» **Named joint coordinates**
*** Block opens ***

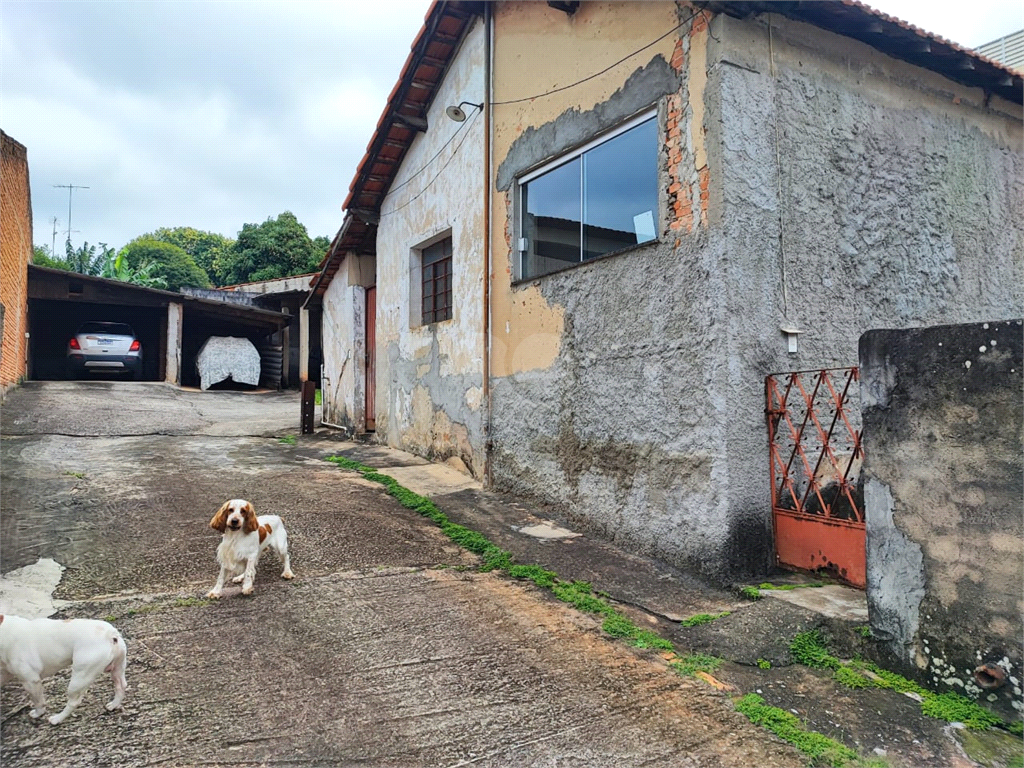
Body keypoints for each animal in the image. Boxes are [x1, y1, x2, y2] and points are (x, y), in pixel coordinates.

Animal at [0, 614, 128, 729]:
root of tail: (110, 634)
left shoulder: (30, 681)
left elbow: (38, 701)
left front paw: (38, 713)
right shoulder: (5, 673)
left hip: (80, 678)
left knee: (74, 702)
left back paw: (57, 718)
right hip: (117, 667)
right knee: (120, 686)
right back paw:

*** Block closes ***
*** Block opens ***

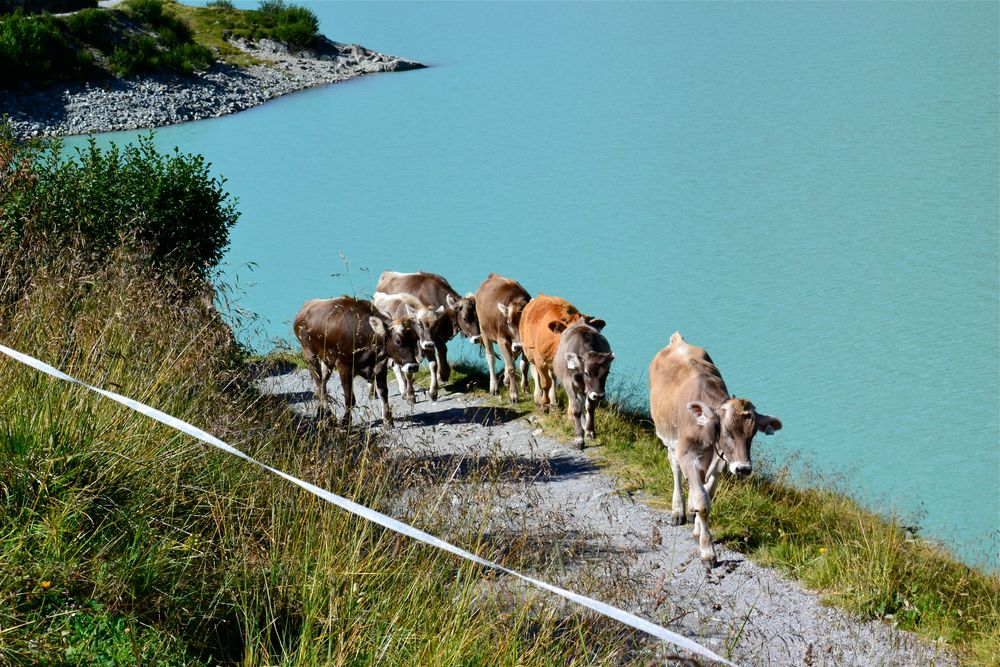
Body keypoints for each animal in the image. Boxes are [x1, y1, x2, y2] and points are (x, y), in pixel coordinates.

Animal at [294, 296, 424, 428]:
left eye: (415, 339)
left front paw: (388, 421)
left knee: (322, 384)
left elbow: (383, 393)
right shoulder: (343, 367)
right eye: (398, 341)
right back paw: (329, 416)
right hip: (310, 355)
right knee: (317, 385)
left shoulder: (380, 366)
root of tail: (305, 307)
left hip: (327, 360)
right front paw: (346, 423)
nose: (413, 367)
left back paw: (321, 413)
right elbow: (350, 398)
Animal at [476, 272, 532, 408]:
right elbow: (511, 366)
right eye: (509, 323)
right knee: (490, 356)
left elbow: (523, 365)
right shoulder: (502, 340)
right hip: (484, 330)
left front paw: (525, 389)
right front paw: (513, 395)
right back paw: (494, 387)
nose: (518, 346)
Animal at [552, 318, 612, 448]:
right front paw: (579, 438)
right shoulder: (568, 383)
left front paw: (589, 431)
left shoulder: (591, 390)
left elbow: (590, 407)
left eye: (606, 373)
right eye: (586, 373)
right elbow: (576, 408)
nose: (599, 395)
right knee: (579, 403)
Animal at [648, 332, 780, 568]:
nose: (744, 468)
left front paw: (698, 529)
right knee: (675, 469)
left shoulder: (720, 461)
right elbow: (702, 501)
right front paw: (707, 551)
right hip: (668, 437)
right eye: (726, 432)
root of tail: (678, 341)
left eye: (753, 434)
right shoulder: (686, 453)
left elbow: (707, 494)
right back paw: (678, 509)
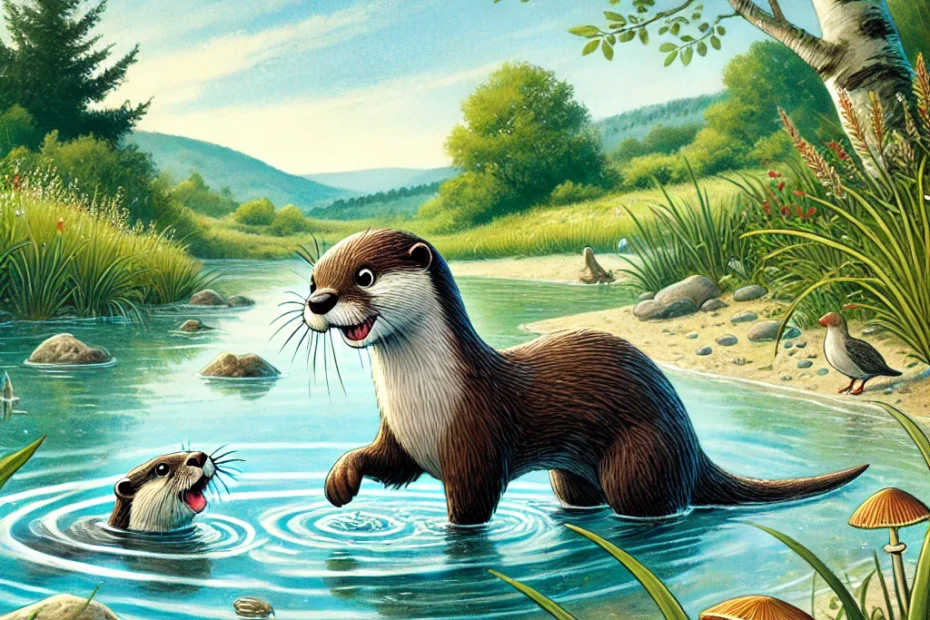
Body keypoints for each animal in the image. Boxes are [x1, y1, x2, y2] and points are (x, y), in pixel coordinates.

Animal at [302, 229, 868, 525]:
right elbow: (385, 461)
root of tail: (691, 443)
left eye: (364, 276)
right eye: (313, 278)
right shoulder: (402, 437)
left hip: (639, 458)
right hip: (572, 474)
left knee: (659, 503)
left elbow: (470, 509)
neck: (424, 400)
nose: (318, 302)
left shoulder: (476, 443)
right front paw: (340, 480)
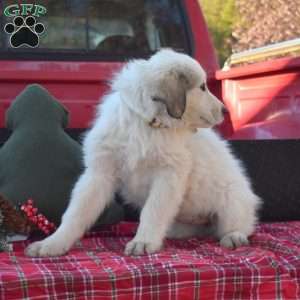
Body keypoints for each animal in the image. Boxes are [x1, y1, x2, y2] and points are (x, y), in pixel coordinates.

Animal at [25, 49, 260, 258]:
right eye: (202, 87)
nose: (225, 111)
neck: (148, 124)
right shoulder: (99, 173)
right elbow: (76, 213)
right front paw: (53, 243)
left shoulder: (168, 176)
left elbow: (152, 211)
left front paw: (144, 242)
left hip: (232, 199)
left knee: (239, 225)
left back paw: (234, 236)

*** Block closes ***
*** Block opens ***

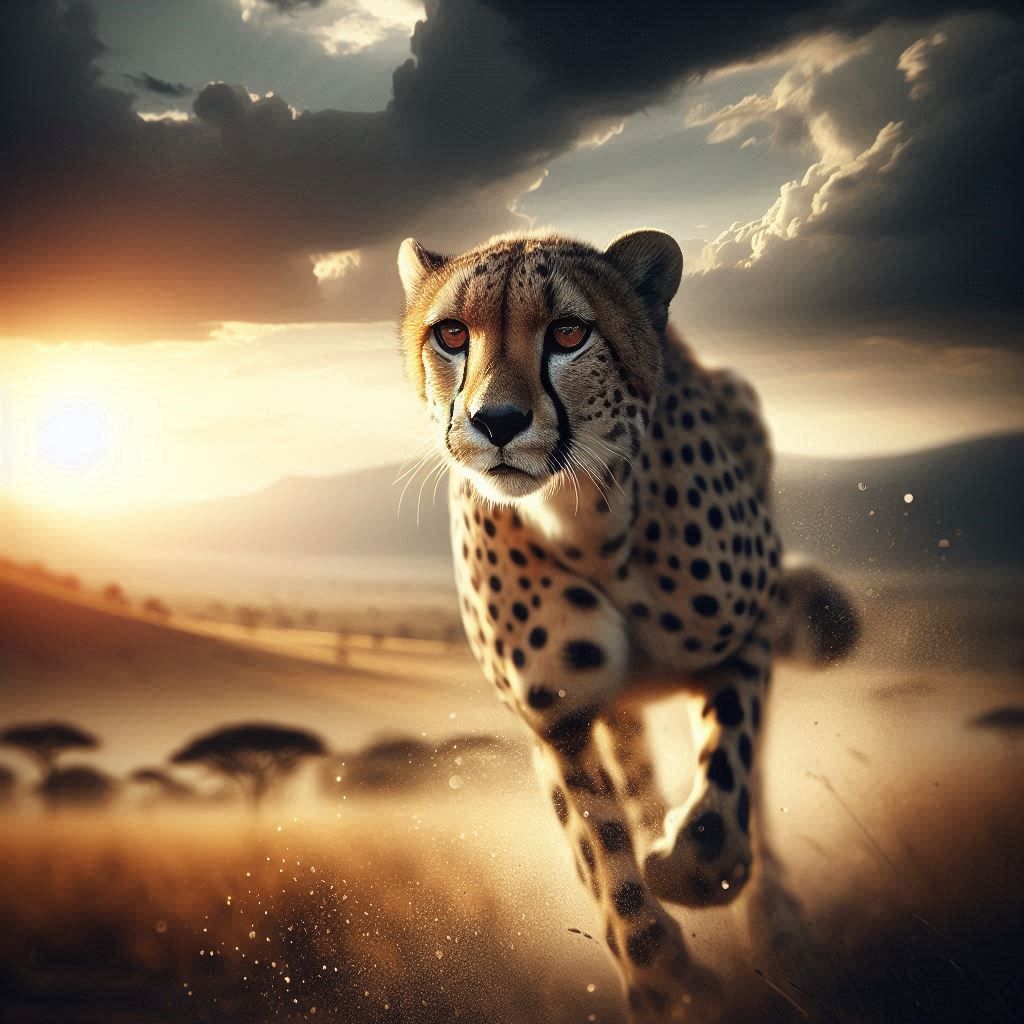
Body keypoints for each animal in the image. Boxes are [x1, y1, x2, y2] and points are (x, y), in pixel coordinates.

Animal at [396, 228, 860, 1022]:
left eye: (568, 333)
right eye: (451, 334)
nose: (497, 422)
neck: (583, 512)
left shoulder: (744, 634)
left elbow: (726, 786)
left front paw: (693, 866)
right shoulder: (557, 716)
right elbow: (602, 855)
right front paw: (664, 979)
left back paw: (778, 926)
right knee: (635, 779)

*** Block closes ***

» **To do**
In the entries above, find the line with "right elbow: (76, 213)" and the line with "left back paw: (234, 236)", then restate word for word both of them and every line between, with nothing more.

» **Reply**
right elbow: (76, 213)
right front paw: (53, 243)
left shoulder: (168, 176)
left elbow: (152, 211)
left front paw: (144, 242)
left hip: (232, 199)
left knee: (239, 225)
left back paw: (234, 236)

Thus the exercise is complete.